Items from a dataset

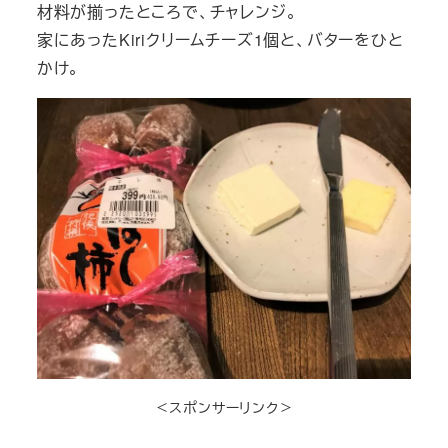
材料が揃ったところで、チャレンジ。
家にあったKiriクリームチーズ1個と、バターをひと
かけ。
＜スポンサーリンク＞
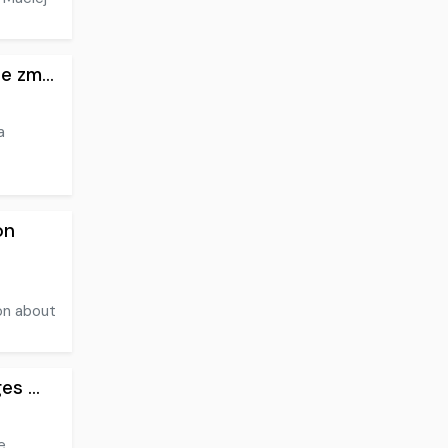
 zm...
a
on
on about
s ...
e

__TASK INSTRUCTIONS__. Omit the pictures, then copy out all the data exactly as it stands.

__FINISHED TASK__.
材料が揃ったところで、チャレンジ。
家にあったKiriクリームチーズ1個と、バターをひと
かけ。
＜スポンサーリンク＞
 zm...
a
on
on about
s ...
e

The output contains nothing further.